+++ Passage du texte
Ayez donc encore patience quelques jours ; affirmez hautement et partout que j'accepte définitivement, imperturbablement.
          Organisez des comités sur tous les points de la circonscription, par sections.
          Réunissez (afin de produire un grand effet) un millier de signatures.
      Offrez-moi publiquement la candidature afin que je puisse vous adresser une réponse également publique, dans laquelle j'exposerai des raisons de nature peut-être à faire reculer nos adversaires.
          Préparez ces signatures, et attendez mon prochain retour.
          Comptez sur moi comme je compte sur vous et vos amis et Ça Ira comme disaient nos pères.
          Salut et Fraternité
         
          L. Gambetta


"Réponse au cahier de mes électeurs"  (Réponse de Gambetta)

          " Ce mandat, je l'accepte.
++++++
Dans le passage du texte, combien de signatures faut-il réunir afin de produire un grand effet ?
+++ Section des données
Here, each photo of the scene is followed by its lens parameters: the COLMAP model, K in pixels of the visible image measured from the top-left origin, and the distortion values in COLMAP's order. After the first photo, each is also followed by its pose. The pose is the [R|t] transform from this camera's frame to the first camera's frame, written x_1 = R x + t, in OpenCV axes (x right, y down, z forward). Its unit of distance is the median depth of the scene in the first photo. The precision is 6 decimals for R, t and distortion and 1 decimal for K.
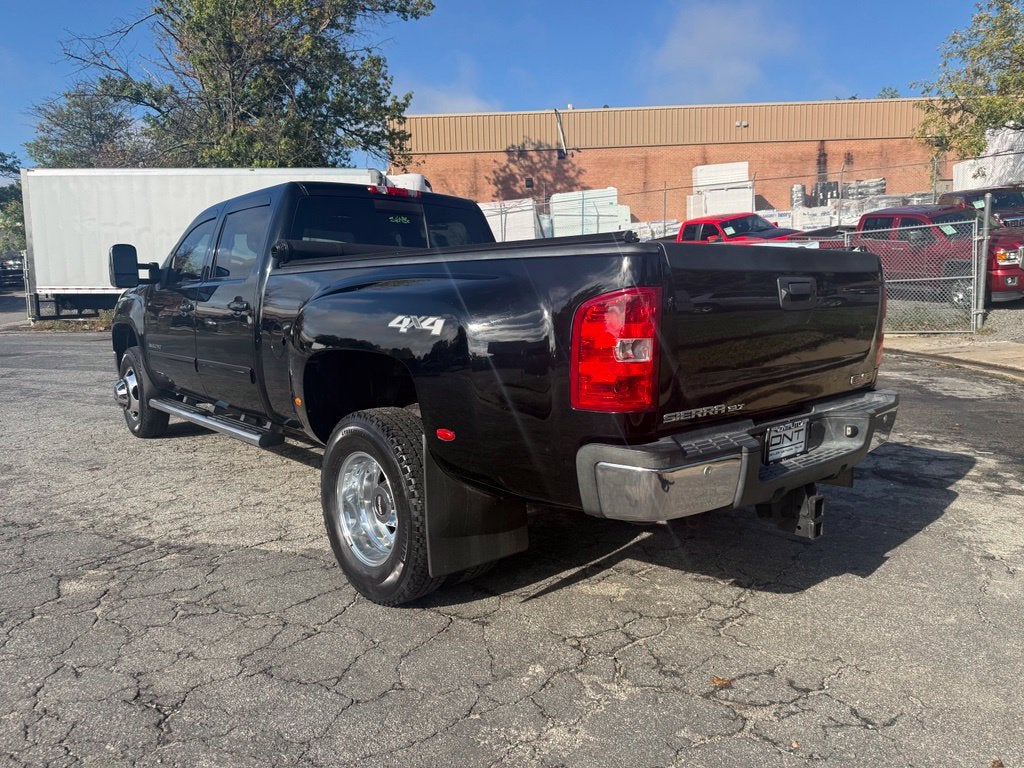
++++++
→ **Résultat obtenu**: Un millier de signatures.